Link Roundup 3/26/2014
A feature I like at some of the blogs that I read is an occasional post with links to articles they’ve read but have nothing much to say about. It seems a waste to put each on in its own post. I’d like to automate it too, so that I could just bookmark something on Delicious with a specific tag and have it auto-posted here. There are WordPress plugins that do that but they want to create a separate post for each link, which is exactly what I’m trying to avoid.
Oh well, for now, here is a manual link roundup from the last few days.
Astronomers Surprised to Find Asteroid With Rings
Biblical epic ‘Noah’ tests director Aronofsky’s blockbuster chops I have to admit I’m already enjoying the reactions from the religious to the fact giant six-armed angels called the watchers are included in the movie.

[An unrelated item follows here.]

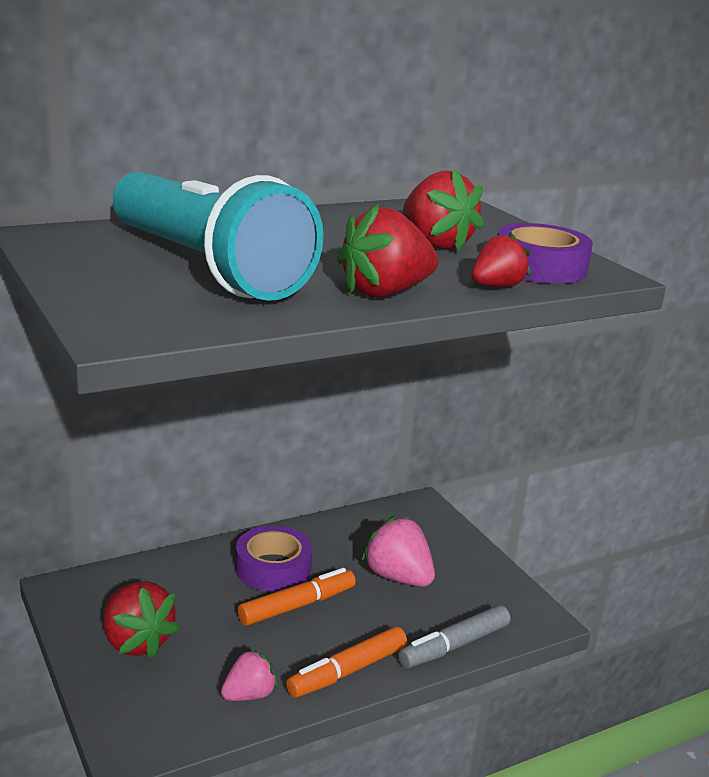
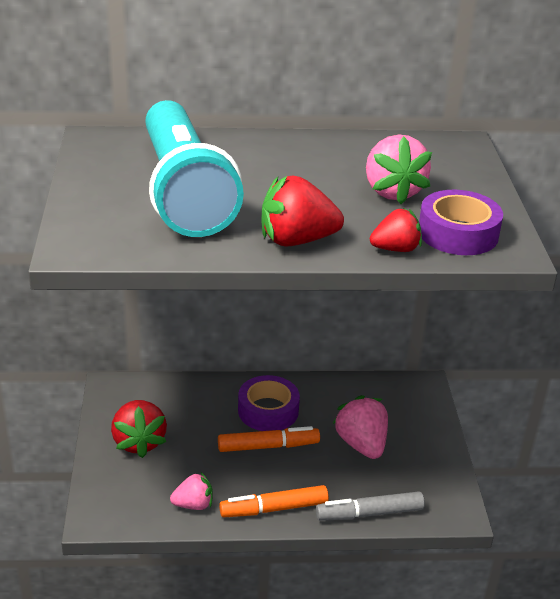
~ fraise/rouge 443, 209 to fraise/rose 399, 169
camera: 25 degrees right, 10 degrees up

Yes, shocking, there is obviously mythological stuff in the Bible. Did you know Joshua defeated the last of the giants? (Rephaim)
[GMO Golden Rice] A senseless fight
[Hobby Lobby] Right-wing judges face huge moral dilemma: How Hobby Lobby could expose SCOTUS’ hypocrisy In the past Scalia has said that the first amendment doesn’t mean a religion gets to have its own set of laws. That was then, this is now. Now that the issue is something that touches on his personal beliefs he will be changing his tune.
Corporations Have Consciences and Contraceptives Are Cheap: Hobby Lobby at the Supreme Court “It was hard not to sense that somehow, if the coverage had been for something other than contraceptives — say, as Sotomayor pressed several times, vaccinations or blood transfusions — the question of the impact on employees might have been treated differently.”